Все мои мысли возвращались к разговору в консульстве.

Затем стала нагревать в кипятильнике молоко. И вдруг он «заверещал», и погас световой индикатор, запахло паленым. Я сожгла совершенно новый кипятильник! Или он изначально был бракованным – я не поняла. Поняла лишь одно – что выбросила «на ветер» такие нужные нам деньги!

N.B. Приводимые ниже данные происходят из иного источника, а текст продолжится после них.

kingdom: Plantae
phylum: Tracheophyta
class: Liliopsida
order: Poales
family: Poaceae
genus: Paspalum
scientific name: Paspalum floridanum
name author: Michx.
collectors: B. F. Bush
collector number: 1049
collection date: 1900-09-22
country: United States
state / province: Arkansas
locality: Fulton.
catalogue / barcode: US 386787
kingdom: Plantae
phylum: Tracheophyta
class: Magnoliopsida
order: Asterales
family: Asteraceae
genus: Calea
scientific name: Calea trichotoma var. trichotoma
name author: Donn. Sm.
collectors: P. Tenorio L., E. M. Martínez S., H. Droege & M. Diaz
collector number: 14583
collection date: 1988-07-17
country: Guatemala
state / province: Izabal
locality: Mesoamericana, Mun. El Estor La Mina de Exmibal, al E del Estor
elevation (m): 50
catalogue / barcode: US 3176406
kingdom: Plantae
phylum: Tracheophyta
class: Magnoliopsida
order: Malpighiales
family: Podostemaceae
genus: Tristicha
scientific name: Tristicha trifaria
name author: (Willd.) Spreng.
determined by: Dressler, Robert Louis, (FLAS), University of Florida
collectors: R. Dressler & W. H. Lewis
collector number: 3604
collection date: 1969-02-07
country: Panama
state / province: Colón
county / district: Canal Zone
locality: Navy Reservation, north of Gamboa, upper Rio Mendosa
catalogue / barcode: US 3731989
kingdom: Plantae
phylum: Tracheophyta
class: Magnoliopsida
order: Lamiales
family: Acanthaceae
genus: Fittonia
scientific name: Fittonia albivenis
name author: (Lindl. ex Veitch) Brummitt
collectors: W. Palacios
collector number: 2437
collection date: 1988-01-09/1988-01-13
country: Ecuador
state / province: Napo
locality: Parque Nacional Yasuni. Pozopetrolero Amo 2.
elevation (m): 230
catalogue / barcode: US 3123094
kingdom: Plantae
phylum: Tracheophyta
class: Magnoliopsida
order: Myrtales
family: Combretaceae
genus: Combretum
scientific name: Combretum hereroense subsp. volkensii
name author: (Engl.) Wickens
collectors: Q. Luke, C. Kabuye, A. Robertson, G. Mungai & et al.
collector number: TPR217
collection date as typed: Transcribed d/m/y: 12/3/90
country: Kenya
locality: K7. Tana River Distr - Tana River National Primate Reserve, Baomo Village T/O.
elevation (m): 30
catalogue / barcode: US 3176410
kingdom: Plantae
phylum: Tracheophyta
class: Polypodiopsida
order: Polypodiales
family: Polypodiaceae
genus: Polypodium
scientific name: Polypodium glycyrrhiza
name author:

Снова глухая боль в грудной клетке, тошнота, как всегда в сильные моменты стресса. Я начала задыхаться. Больше не было сил выносить эту цепь злоключений. Казалось, все поворачивалось против меня…

Алинке нужно было ложиться спать. Сделав над собой усилие и немного почитав ей книжку, одолженную у школьной подружки, я уложила ее. Других развлечений у нее не было, о телевизоре нам даже не приходилось и мечтать.

Я смотрела на Алинкину кудрявую головку, лежащую на матраце, слушала ее дыхание и думала, насколько она маленькая и беспомощная. Снова почувствовала себя чудовищем.

Во всем моя вина. Зачем я вышла замуж за Мишеля, зачем приехала сюда? Как могла решиться на такой шаг, поверить человеку, которого знала лишь год? Хотя некоторые женятся и быстрее, но получается все хорошо. Жизнь – лотерея. Как правильно сделать выбор? Да, самое трудное в жизни – сделать правильный выбор! Так как мы всегда знаем, что теряем, но никогда не знаем наверняка, что именно найдем!

«Знать бы где упадешь, соломку бы подстелил», говорит русская поговорка.

Дома, в Москве, у нас были нормальные жизненные условия, не сравнить с теми, в которых мы находимся здесь. И парадокс – где? Во Франции, в западной цивилизованной стране! Вот только мои образование и культура тут никому не нужны. Даже мой работодатель, который платит мне «мизер», намекает на то, чтобы я искала себе другое место. Несмотря на то, что я полностью выкладываюсь на работе. Или французы так не любят русских?